Only these lines of the data below are wanted: the one with "in der BIPA", the one with "Produkte. Nicht mit ander", and any lines between them, each repeated exactly.

Recorded data:
========

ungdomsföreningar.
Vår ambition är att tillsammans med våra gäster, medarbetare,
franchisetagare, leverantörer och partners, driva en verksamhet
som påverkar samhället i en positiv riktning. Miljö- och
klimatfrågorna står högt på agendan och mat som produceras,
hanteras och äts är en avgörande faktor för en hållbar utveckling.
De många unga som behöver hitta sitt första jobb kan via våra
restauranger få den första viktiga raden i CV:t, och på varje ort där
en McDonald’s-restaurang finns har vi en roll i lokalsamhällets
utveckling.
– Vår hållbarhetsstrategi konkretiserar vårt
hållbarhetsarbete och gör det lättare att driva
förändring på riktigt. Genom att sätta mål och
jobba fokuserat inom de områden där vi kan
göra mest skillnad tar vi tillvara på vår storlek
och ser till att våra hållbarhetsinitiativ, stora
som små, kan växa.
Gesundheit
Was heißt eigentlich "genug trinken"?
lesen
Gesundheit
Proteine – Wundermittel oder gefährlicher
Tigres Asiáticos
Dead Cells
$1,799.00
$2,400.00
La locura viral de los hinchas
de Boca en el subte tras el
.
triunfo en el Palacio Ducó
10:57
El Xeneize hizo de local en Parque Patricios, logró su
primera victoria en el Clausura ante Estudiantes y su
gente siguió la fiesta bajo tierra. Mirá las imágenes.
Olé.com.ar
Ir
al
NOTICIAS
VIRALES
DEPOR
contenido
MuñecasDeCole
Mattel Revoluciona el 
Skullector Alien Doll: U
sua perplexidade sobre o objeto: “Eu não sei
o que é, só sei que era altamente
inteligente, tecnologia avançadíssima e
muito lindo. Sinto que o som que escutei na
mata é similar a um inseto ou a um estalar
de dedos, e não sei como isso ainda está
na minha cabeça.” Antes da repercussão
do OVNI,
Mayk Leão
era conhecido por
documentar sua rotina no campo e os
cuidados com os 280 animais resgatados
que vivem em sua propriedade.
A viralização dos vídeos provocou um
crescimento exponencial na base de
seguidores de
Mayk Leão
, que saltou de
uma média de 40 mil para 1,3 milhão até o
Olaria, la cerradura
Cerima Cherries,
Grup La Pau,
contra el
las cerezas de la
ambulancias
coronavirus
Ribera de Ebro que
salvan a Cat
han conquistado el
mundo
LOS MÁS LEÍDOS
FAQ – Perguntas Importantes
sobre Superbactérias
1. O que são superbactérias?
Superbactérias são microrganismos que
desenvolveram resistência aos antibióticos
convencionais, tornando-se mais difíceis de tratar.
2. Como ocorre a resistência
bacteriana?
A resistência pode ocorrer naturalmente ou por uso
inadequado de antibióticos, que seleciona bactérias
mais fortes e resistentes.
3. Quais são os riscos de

========

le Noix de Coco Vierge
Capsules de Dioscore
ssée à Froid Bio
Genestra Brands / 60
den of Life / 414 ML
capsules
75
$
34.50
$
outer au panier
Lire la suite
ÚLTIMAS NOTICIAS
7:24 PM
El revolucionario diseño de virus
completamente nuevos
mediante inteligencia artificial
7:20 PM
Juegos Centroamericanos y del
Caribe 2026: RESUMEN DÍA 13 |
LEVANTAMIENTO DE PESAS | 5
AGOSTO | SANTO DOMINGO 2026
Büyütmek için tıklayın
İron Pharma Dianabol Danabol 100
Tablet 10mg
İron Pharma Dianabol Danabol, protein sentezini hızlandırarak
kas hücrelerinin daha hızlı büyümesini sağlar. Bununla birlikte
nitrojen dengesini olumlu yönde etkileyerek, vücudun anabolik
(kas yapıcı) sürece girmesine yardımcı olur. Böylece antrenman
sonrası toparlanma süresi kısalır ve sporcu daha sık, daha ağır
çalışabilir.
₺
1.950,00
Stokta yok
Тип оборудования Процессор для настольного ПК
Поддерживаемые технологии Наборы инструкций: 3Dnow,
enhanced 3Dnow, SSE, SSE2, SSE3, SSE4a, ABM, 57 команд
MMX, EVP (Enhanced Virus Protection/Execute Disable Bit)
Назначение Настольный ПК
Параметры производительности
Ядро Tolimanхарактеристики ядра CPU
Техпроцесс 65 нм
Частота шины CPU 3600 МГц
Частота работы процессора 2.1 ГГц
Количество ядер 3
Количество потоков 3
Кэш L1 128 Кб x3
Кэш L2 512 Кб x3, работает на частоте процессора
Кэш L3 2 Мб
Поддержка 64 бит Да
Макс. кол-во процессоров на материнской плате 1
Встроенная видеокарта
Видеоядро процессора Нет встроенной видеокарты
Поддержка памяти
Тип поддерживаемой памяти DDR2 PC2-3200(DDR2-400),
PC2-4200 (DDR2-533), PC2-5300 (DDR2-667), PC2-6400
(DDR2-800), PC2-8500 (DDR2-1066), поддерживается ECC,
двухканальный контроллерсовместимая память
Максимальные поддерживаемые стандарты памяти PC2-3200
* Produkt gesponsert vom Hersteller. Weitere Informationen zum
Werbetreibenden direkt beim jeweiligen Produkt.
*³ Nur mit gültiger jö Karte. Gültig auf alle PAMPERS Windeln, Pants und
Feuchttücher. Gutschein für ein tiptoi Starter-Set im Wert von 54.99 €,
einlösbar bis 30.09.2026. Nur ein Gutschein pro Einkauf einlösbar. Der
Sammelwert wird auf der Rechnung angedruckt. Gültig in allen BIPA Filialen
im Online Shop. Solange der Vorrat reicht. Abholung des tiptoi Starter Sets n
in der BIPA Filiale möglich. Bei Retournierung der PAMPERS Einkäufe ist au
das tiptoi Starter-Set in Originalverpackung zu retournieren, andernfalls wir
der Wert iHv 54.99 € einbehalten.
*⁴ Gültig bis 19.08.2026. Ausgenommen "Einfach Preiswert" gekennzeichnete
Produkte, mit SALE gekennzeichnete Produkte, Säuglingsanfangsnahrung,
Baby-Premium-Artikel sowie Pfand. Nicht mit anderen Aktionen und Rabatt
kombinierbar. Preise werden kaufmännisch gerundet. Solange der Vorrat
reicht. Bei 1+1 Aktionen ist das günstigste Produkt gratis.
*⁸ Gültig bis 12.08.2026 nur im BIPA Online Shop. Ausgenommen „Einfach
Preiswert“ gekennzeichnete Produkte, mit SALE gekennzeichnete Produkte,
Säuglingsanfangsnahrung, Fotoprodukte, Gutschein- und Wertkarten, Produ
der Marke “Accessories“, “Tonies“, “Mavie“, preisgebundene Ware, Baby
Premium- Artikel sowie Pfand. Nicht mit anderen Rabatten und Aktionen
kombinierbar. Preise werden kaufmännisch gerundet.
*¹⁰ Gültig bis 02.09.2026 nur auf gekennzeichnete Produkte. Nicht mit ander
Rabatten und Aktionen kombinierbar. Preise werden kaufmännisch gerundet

========

Answer for the task:
in der BIPA Filiale möglich. Bei Retournierung der PAMPERS Einkäufe ist au
das tiptoi Starter-Set in Originalverpackung zu retournieren, andernfalls wir
der Wert iHv 54.99 € einbehalten.
*⁴ Gültig bis 19.08.2026. Ausgenommen "Einfach Preiswert" gekennzeichnete
Produkte, mit SALE gekennzeichnete Produkte, Säuglingsanfangsnahrung,
Baby-Premium-Artikel sowie Pfand. Nicht mit anderen Aktionen und Rabatt
kombinierbar. Preise werden kaufmännisch gerundet. Solange der Vorrat
reicht. Bei 1+1 Aktionen ist das günstigste Produkt gratis.
*⁸ Gültig bis 12.08.2026 nur im BIPA Online Shop. Ausgenommen „Einfach
Preiswert“ gekennzeichnete Produkte, mit SALE gekennzeichnete Produkte,
Säuglingsanfangsnahrung, Fotoprodukte, Gutschein- und Wertkarten, Produ
der Marke “Accessories“, “Tonies“, “Mavie“, preisgebundene Ware, Baby
Premium- Artikel sowie Pfand. Nicht mit anderen Rabatten und Aktionen
kombinierbar. Preise werden kaufmännisch gerundet.
*¹⁰ Gültig bis 02.09.2026 nur auf gekennzeichnete Produkte. Nicht mit ander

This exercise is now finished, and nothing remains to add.